Jeff Koons to have first-ever one-man art exhibition in Tel Aviv

The arrival of Jeff Koons to Israel, both in person and in his creations, is a momentous occasion for the Israeli art community and the museum.

JEFF KOONS - Hulk (Rock), 2004-2013 (photo credit: JEFF KOONS)
JEFF KOONS - Hulk (Rock), 2004-2013
(photo credit: JEFF KOONS)
Most of us, at least those who use social media, have had a moment when Google or Facebook reminds us of where we were one, two or three years ago. Sometimes, these images of the past hit at a fortuitous junction and seem almost otherworldly.
So it was for Tania Coen-Uzzielli, the new director of the Tel Aviv Museum of Art, when Google Photos reminded her that one year ago, she was visiting the formidable art collection of Marie and Jose Mugrabi
“I was there looking at his collection of works by Jeff Koons,” she said. “I asked him if he would be willing to do a Jeff Koons exhibition at our museum. We were looking at the catalogue of his collection together and I was snapping photos of it.”
Coen-Uzzielli is an impressive person. Originally from Italy, her flawless Hebrew is tinted with an accent. She is a self-proclaimed lover of objects. Her vantage point on the art world is expansive and her goals for the museum clear.
In her first year at the helm of Tel Aviv Mueseum of Art she has already put many initiatives in motion, including the revival of the museum’s donor circle, a more collaborative offering to individual donors and the deepening of international ties, specifically to the American Jewish community. Mugrabi is one of these contacts, an Israeli-born art expert in New York City.
Now, Coen-Uzzielli is about to preside over the opening of the first Jeff Koons exhibition in Israel - ‘Jeff Koons: Absolute Value’ from the collection of Jose and Marie Mugrabi.
“This is an incredibly expensive and complicated exhibition to bring to Israel, and it has been made possible by the immense generosity of Jose and Marie Mugrabi,”  she says.
In fact, to put up the exhibition, more than 10 experts will arrive at TAMA from all over the globe to ensure that the sculptures are cared for and placed correctly. The exhibition was curated by Doron Rabina together with associate curator Shahar Molcho.
The arrival of Jeff Koons to Israel, both in person (Koons will attend the opening) and in his creations, is a momentous occasion for the Israeli art community and the museum. Koons is one of the most commercially successful artists of all time, holding the record for having sold the most expensive piece of art by a living artist.
In May 2019, his sculpture Rabbit sold for a whopping $91.1 million. Koons’s work, which has elicited controversy among art critics, depicts everyday objects with high-polished mirrored surfaces. His most iconic works are his balloon-like animals. Whether Koons strikes a high note with viewers or not, his impact on American contemporary art is unquestionable.
“He is a very popular artist,” said Coen-Uzzielli. “His work is shiny, glossy, but that does not take away from how significant his contribution to contemporary art is. It isn’t just shiny.
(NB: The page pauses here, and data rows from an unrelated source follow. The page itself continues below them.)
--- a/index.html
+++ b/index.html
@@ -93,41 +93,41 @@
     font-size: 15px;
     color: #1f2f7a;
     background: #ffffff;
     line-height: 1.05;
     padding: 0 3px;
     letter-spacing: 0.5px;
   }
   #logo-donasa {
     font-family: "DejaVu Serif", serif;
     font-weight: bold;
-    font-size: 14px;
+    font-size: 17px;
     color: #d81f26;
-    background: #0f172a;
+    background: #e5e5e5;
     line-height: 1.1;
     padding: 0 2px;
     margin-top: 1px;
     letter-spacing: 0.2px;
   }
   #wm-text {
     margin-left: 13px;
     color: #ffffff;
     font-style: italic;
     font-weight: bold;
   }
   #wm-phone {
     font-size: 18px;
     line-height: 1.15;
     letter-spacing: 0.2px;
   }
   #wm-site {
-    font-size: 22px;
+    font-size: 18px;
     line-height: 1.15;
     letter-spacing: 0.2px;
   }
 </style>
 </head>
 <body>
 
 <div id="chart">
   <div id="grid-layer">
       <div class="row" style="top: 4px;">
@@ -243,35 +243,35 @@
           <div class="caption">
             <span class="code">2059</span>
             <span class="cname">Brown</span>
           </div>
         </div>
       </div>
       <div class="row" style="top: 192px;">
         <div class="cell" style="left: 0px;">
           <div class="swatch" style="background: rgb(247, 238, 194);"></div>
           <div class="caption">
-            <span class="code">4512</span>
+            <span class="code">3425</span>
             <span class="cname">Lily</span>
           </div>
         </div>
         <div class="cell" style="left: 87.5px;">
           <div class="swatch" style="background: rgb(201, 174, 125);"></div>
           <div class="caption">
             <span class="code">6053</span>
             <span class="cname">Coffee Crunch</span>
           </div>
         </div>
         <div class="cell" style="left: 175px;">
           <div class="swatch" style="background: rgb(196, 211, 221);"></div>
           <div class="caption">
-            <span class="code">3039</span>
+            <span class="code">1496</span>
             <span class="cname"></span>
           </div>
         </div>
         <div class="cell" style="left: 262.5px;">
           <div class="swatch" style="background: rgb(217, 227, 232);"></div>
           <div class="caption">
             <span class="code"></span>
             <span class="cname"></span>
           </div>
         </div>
It is connected to art history and archaeology in a significant way.”
She went on to explain that this exhibition feels like a natural next step from the museum’s highly successful of ‘Andy Warhol - Wanted’ exhibition (2013), of selected works from the Mugrabi collection.
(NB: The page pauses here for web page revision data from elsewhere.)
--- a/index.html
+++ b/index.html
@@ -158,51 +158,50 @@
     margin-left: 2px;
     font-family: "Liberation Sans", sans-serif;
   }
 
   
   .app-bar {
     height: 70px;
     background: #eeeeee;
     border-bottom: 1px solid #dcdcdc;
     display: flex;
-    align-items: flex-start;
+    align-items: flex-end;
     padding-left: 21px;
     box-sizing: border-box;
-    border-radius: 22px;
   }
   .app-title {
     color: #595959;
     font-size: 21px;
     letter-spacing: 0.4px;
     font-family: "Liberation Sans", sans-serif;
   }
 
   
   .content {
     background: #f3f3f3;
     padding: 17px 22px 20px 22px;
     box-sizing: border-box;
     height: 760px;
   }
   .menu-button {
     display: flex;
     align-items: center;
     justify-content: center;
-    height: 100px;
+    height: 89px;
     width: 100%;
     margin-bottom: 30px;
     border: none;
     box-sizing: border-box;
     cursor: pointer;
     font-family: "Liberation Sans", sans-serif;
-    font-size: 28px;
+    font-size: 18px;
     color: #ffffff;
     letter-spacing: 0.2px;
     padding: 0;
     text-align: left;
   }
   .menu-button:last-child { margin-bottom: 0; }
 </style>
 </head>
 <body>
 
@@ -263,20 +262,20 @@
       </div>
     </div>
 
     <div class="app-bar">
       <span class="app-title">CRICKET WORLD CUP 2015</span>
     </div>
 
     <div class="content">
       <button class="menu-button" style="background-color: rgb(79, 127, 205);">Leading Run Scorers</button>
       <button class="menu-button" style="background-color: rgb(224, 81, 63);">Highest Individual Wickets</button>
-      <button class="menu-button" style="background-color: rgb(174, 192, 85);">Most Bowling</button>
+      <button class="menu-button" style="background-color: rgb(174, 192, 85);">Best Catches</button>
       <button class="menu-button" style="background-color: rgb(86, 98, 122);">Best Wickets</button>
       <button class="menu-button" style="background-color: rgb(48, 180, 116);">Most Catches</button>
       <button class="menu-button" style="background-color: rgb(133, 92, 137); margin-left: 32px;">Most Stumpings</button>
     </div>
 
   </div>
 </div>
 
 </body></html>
“The museum is a platform that tells one big story,” she said. “Each season has its own blend of voices. Our mission is to preserve and present modern art. The museum is open to everyone, and I believe that everyone can enjoy it and find something here.”
A personal passion of Coen-Uzzielli’s is reaching out to young audiences, specifically young children. Since her arrival at TAMA, she championed the opening of the Younes and Soraya Nazarian Family Experimental Center.
“This past summer, we saw an 85% rise in children visitors to the museum. This subject is really close to my heart. I believe that we, as adults, need to be more sensitive to what is going on with the next generation and to be precise and careful about how we raise our children. People come to the museum and, like at a hospital, they don’t know who they will meet. They experience the art but also the others around them. This is so important for children. Here, they learn principles for life like how to observe their surroundings, how to exist in a common space and be sensitive to it and to others.”
Coen-Uzzielli is confident that the Koons exhibition will be a major draw for young viewers.